■ EXERCISE GOAL
Starting at the first of these lines and ending at the line that contains "Detection: Source Extractor", substitute "catalog" for "catalogue". Give back only those lines, with everything else left unchanged.

■ Saved entries
## START
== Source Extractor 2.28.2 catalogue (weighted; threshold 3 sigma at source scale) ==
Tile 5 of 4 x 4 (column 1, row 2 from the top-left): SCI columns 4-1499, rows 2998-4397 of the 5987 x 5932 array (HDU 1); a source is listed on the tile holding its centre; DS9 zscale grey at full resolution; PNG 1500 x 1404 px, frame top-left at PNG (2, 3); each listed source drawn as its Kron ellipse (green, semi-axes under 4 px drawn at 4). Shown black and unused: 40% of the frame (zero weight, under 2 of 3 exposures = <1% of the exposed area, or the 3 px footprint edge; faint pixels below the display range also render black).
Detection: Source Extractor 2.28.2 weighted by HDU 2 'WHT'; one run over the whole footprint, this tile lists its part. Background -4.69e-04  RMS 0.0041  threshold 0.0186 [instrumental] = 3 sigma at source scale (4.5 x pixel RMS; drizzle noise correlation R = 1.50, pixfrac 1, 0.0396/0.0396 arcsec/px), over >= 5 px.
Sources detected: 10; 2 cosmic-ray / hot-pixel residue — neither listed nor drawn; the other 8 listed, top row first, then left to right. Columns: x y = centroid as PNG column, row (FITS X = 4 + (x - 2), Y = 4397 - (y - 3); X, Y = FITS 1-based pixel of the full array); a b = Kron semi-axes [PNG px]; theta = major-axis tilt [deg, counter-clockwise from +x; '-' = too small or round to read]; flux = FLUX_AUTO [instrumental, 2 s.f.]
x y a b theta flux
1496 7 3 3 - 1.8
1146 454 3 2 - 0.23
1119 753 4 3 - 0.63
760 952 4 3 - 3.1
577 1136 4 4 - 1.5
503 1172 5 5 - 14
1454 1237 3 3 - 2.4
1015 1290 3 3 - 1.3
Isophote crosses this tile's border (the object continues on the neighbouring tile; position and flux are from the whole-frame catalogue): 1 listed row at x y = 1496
## END
■ TASK SOLUTION
== Source Extractor 2.28.2 catalog (weighted; threshold 3 sigma at source scale) ==
Tile 5 of 4 x 4 (column 1, row 2 from the top-left): SCI columns 4-1499, rows 2998-4397 of the 5987 x 5932 array (HDU 1); a source is listed on the tile holding its centre; DS9 zscale grey at full resolution; PNG 1500 x 1404 px, frame top-left at PNG (2, 3); each listed source drawn as its Kron ellipse (green, semi-axes under 4 px drawn at 4). Shown black and unused: 40% of the frame (zero weight, under 2 of 3 exposures = <1% of the exposed area, or the 3 px footprint edge; faint pixels below the display range also render black).
Detection: Source Extractor 2.28.2 weighted by HDU 2 'WHT'; one run over the whole footprint, this tile lists its part. Background -4.69e-04  RMS 0.0041  threshold 0.0186 [instrumental] = 3 sigma at source scale (4.5 x pixel RMS; drizzle noise correlation R = 1.50, pixfrac 1, 0.0396/0.0396 arcsec/px), over >= 5 px.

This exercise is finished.